Does the hierarchical nature of organisations, such as in medicine, inhibit speaking up and voice behaviour from those lower in the hierarchy? A systematic review in healthcare suggests yes.

A 2020 study evaluated 19 papers for the links between hierarchy and voice behaviour in response to human performance variability (e.g. medical errors and the like).
First they argue that a simplistic view around human performance is that “heightened awareness and root-cause analysis would identify the systemic, or individual mechanisms generating error that can then be corrected”.
However, this underappreciates the “complexities of healthcare and medical specialities [that] surpass the capacity of root cause corrective responses”.

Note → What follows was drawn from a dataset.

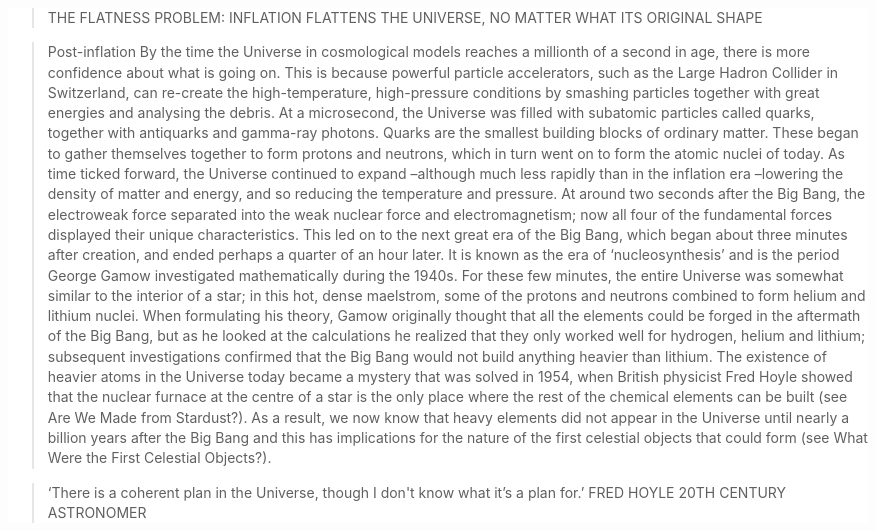 >THE FLATNESS PROBLEM: INFLATION FLATTENS THE UNIVERSE, NO MATTER WHAT ITS ORIGINAL SHAPE

>Post-inflation By the time the Universe in cosmological models reaches a millionth of a second in age, there is more confidence about what is going on. This is because powerful particle accelerators, such as the Large Hadron Collider in Switzerland, can re-create the high-temperature, high-pressure conditions by smashing particles together with great energies and analysing the debris. At a microsecond, the Universe was filled with subatomic particles called quarks, together with antiquarks and gamma-ray photons. Quarks are the smallest building blocks of ordinary matter. These began to gather themselves together to form protons and neutrons, which in turn went on to form the atomic nuclei of today. As time ticked forward, the Universe continued to expand –although much less rapidly than in the inflation era –lowering the density of matter and energy, and so reducing the temperature and pressure. At around two seconds after the Big Bang, the electroweak force separated into the weak nuclear force and electromagnetism; now all four of the fundamental forces displayed their unique characteristics. This led on to the next great era of the Big Bang, which began about three minutes after creation, and ended perhaps a quarter of an hour later. It is known as the era of ‘nucleosynthesis’ and is the period George Gamow investigated mathematically during the 1940s. For these few minutes, the entire Universe was somewhat similar to the interior of a star; in this hot, dense maelstrom, some of the protons and neutrons combined to form helium and lithium nuclei. When formulating his theory, Gamow originally thought that all the elements could be forged in the aftermath of the Big Bang, but as he looked at the calculations he realized that they only worked well for hydrogen, helium and lithium; subsequent investigations confirmed that the Big Bang would not build anything heavier than lithium. The existence of heavier atoms in the Universe today became a mystery that was solved in 1954, when British physicist Fred Hoyle showed that the nuclear furnace at the centre of a star is the only place where the rest of the chemical elements can be built (see Are We Made from Stardust?). As a result, we now know that heavy elements did not appear in the Universe until nearly a billion years after the Big Bang and this has implications for the nature of the first celestial objects that could form (see What Were the First Celestial Objects?).

>‘There is a coherent plan in the Universe, though I don't know what it’s a plan for.’ FRED HOYLE 20TH CENTURY ASTRONOMER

They found that, at least in medicine:
· Medicine is an “overtly hierarchical discipline”
· The hierarchical structure in relation to medical errors “arguably sustains inadequate communication that contributes to compromised patient safety”
· The “characteristics of medical hierarchy create difficulties in the challenging of authority (Outliers, 2008) consequently hampering open communication”
· While the hierarchical structure in medicine is “indispensable” for driving training and transfer of accumulated wisdom, it is “imbued with power and responsibility”
· Interestingly, one study found that while 97% of senior physicians thought that they encouraged trainees to speak up, only 55% of trainees felt encouraged to do so
· This suggests a “dissonance between the speaking up expectations of seniors, and the actual behaviour from the trainees”
· Other data observed speaking up in response to hierarchy associated with fear and intimidation, with personal safety, individual barriers (comm skills and confidence), and perceived efficacy (feeling of powerless, fear or being wrong, or fear of repercussions)
A consistent theme was that “hierarchy can be detrimental to open communication and that failure to challenge contributes to patient morbidity and mortality (M&M)”. That is, not speaking up and inhibited communication due to hierarchy is associated with poorer patient safety outcomes.
In the context of human performance, the “hierarchical structure of medicine has survived despite amplified complexity and increased workplace equality” and that to this end, “it would appear that the unwholesome submissiveness demonstrated by trainees to senior doctors has also endured”.


Authors: Hurley, J., & Hutchinson, M. (2020). Hierarchy and medical error: Speaking up when witnessing an error. Safety Science, 125, 104648.